▶ [本文抜粋]
----------
オリンピックとカメラの関係の深さはこのnoteに何度も書いているので割愛しますが、オリンピックというバラエティーに富んだ競技大会によってカメラの進化がおこなわれていることは間違いありません。

2022年2月2日に競技が始まる北京オリンピックを前にNIKONからミラーレスのフラッグシップ機「Z9」が発表され年内には発売されるとのことです。

通常の被写体ではオーバースペックになってしまうようなモンスターマシンを正当化できる唯一の機会がオリンピックだということを改めて思わせてくれるほど凄いカメラになっています。


完全ミラーレス時代の始まり

今年の夏におこなわれた東京オリンピックでは、NIKON、CANON共に絶対に失敗できないということから、これまでの実績がある一眼レフをフラッグシップの座に置き続けました。

レンズ交換式カメラの中でミラーレスの方が割合が高くなったのは大分前のことですが、カメラのフラッグシップはずっと一眼レフだったわけです。時代の流れとしてはいつかはフラッグシップもミラーレスになることは分かっていましたが東京のタイミングではありませんでした。
----------
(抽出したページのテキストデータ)
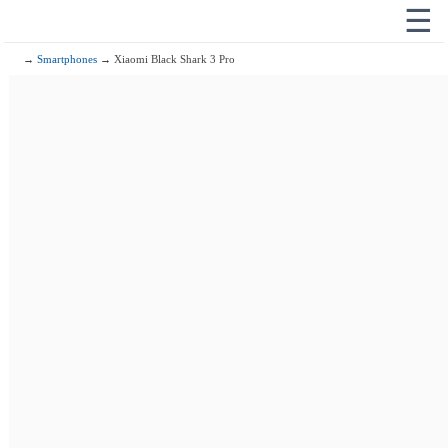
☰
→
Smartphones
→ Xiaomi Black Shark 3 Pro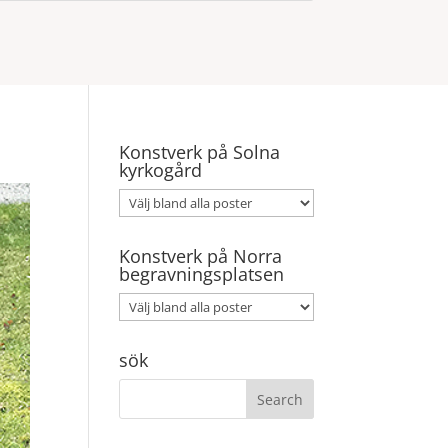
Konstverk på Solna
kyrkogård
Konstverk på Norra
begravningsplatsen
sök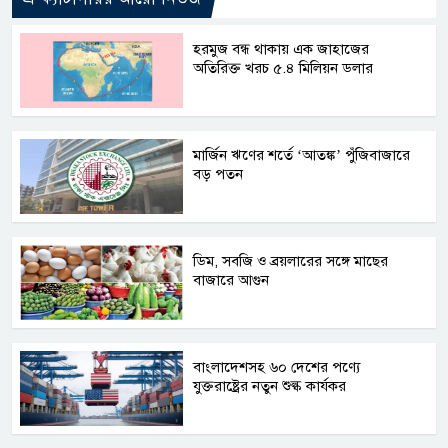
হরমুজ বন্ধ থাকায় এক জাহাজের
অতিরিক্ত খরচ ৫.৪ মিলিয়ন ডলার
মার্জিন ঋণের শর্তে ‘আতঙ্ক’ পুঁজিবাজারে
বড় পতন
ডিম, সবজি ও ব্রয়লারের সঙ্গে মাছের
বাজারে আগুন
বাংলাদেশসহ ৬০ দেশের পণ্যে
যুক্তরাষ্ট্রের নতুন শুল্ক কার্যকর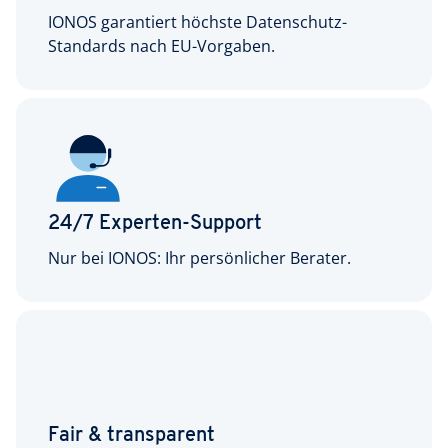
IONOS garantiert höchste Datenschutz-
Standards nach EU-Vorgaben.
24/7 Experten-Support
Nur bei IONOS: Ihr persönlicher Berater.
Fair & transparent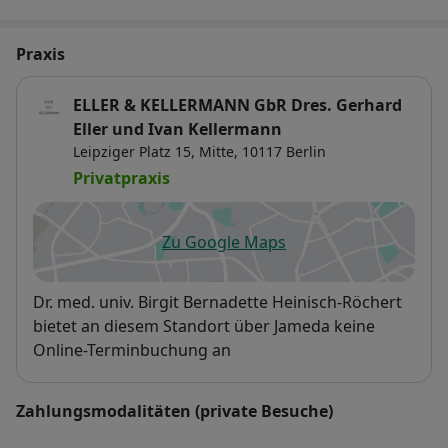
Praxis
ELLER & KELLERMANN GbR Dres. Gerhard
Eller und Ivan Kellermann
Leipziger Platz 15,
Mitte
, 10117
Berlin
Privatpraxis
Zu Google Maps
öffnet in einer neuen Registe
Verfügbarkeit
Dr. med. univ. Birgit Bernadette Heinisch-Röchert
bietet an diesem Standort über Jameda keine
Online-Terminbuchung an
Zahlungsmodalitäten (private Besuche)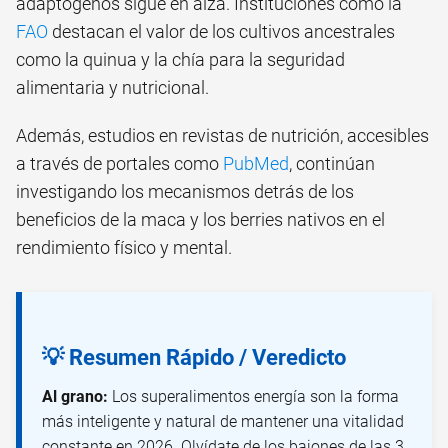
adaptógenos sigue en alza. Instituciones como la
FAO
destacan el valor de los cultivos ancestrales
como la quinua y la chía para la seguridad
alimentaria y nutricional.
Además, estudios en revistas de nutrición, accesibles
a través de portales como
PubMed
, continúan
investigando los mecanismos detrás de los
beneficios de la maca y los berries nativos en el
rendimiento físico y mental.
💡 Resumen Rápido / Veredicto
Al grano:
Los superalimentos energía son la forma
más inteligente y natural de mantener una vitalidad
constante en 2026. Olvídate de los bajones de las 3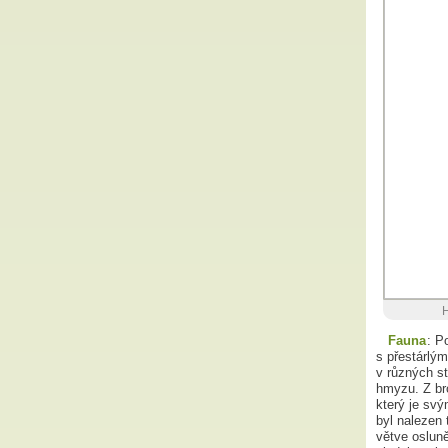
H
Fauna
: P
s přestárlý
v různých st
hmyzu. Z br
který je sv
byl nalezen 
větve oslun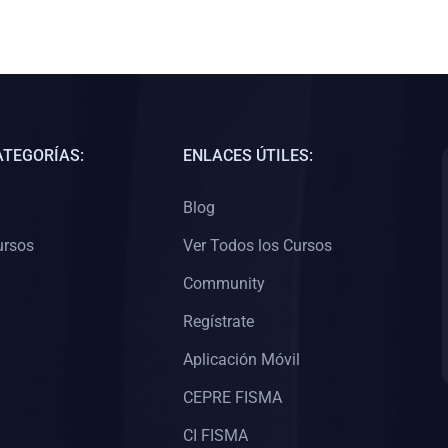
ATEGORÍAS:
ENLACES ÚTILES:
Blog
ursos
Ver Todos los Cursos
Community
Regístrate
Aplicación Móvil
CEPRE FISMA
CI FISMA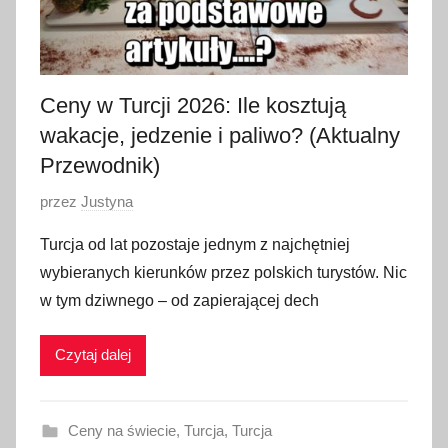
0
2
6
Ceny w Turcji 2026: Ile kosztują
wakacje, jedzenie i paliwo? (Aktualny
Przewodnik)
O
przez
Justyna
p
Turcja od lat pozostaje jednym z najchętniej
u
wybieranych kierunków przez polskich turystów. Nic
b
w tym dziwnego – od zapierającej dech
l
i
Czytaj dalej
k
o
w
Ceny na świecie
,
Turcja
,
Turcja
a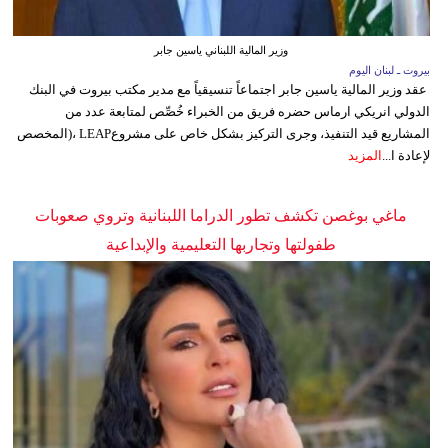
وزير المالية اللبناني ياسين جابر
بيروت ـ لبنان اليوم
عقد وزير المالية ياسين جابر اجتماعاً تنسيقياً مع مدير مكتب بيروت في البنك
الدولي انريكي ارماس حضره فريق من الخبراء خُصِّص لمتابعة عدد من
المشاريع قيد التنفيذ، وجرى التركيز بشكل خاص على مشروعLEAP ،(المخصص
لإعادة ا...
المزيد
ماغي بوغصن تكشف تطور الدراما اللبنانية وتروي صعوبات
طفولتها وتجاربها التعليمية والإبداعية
----------
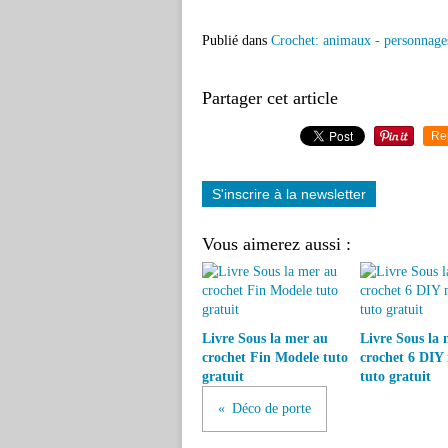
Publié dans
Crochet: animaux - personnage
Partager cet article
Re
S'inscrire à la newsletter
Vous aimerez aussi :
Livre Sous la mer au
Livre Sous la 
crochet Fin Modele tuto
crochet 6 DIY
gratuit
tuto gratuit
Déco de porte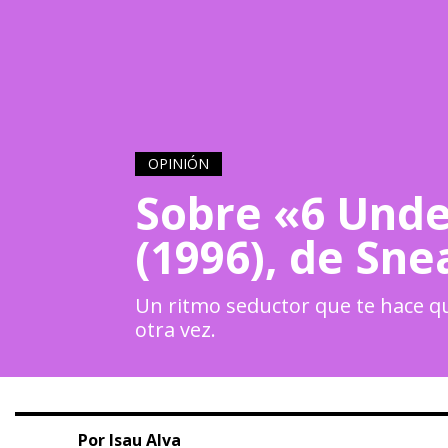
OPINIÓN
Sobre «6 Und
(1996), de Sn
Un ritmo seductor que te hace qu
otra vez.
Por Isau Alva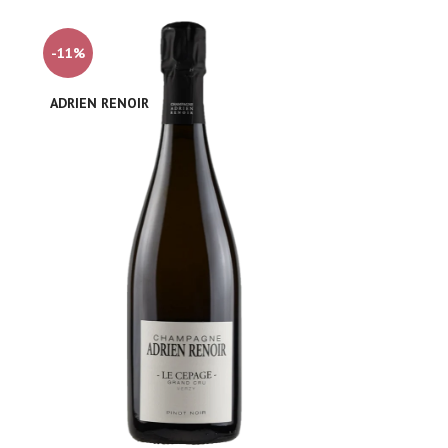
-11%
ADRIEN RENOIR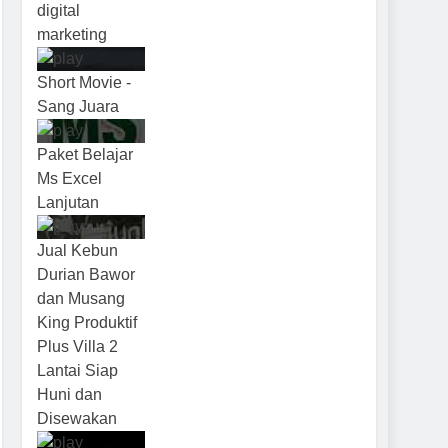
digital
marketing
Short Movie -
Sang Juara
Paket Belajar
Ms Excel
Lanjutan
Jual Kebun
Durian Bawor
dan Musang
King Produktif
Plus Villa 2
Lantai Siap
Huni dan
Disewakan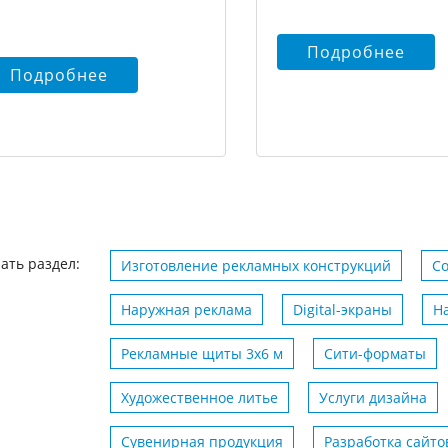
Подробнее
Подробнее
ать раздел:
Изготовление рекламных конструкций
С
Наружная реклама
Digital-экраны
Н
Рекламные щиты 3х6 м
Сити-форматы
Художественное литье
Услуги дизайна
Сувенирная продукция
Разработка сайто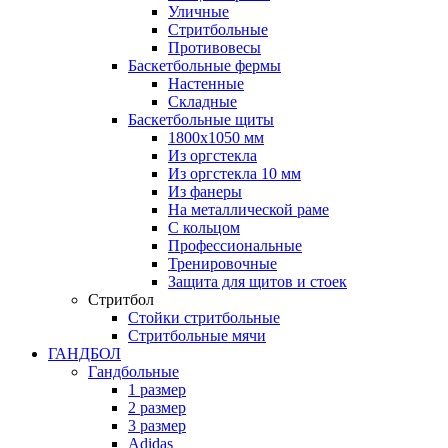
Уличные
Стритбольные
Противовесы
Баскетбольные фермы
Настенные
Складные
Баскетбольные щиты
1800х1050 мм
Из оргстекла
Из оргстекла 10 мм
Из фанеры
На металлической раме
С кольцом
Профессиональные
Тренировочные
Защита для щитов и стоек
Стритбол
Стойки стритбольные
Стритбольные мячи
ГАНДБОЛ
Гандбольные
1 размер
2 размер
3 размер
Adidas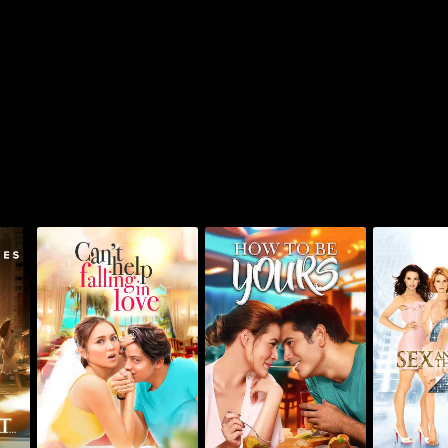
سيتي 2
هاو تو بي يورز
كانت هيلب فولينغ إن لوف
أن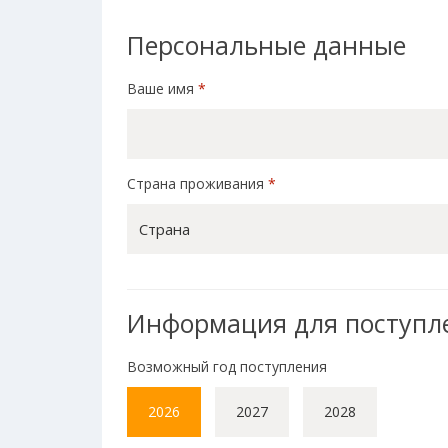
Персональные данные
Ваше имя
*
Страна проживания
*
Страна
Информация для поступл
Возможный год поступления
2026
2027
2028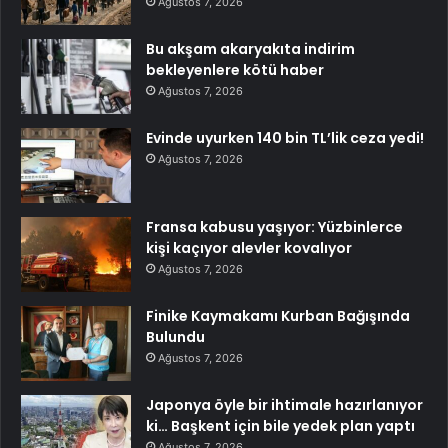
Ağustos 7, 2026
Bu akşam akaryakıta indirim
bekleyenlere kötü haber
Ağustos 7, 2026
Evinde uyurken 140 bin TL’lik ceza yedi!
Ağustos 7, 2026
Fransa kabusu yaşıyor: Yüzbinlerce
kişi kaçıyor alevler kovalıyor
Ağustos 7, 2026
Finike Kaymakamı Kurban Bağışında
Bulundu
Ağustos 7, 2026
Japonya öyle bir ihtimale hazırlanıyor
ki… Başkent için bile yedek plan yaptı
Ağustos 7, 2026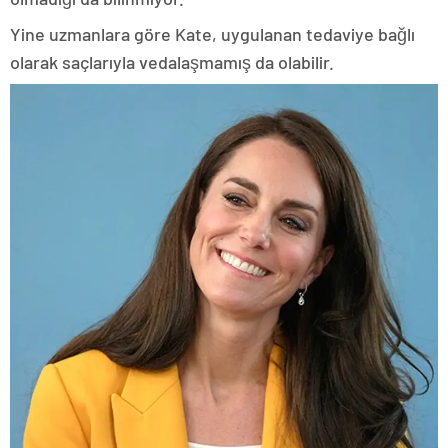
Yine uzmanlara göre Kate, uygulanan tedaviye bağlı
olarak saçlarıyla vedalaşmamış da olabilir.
----------
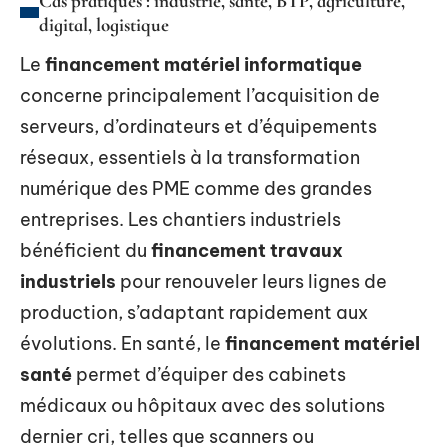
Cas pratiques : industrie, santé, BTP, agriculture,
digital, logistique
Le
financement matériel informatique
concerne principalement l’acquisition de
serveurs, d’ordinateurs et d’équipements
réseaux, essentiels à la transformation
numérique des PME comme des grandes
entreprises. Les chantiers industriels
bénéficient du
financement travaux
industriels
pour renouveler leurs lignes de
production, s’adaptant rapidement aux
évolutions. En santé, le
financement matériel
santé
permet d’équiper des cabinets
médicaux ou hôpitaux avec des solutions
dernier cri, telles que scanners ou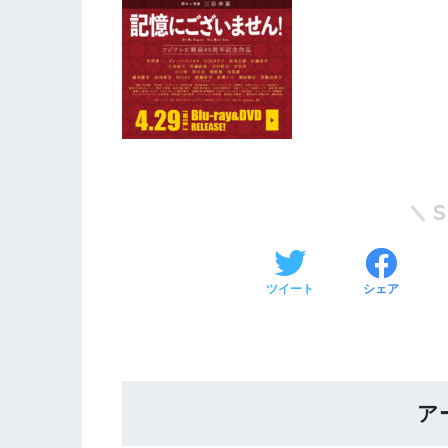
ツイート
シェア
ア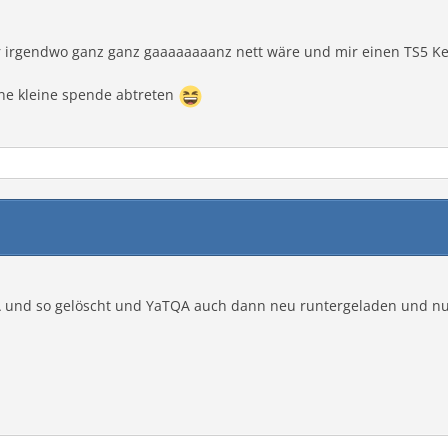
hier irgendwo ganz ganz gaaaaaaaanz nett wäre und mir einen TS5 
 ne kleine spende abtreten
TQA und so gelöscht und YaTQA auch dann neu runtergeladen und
----------
▶ [練習問題]
1. オリンピックとカメラについての本文によると、東京オリンピックでNIKONとCANONがフラッグシップの座に置き続けたのはどの方式のカメラか。
2. オリンピックとカメラについての本文を、最後の文の後から書き進めよ。

▶ [各問の解答]
1. 一眼レフ

2.
東京オリンピックで活躍したであろうNIKONとCANONの一眼レフ・フラッグシップ機

そこから2ヶ月、東京オリンピック・パラリンピックが終わったこの時期に、満を持して北京2022冬季オリンピックに大きなチェンジを迎えるようとカメラ業界が動き始めました。

NIKON Z9に先駆け、CANONからはEOS R3が11月下旬に発売予定となっており、さらに今年の春には一足先にソニーのα1が発売していますので、いよいよミラーレスフラッグシップ三つ巴の戦いに突入していくことになります。

オリンピックまで3カ月を切り、きっと今頃は3機種ともオリンピックカメラマンの手に届いているのではないでしょうか。さすがに3機種全てを本番環境で使ってみた人はいないかもしれませんが、ガチの評価を聞いてみたいと思います。

いづれも2021年に発売されるミラーレス一眼のフラッグシップ機、Z9に先駆けて発売され実践投入されている


冬季競技はスピードが速い

ボブスレーを始め、アルペンスキーなどは滑り落ちるという特性から特にスピードが速く静止画撮影にとっては過酷な被写体です。これらの競技に対応するためにどんな技術を使ってくるのか楽しみです。

ミラーレスが一眼レフに対して優れている点として、メカ動作が無い分高速撮影の性能が上げやすいということがあります。常に撮像素子に映像を取り込むことができ撮影時もロスタイム無く連写することができ、さらにAFの領域拡大と高速化が同時に実現できます。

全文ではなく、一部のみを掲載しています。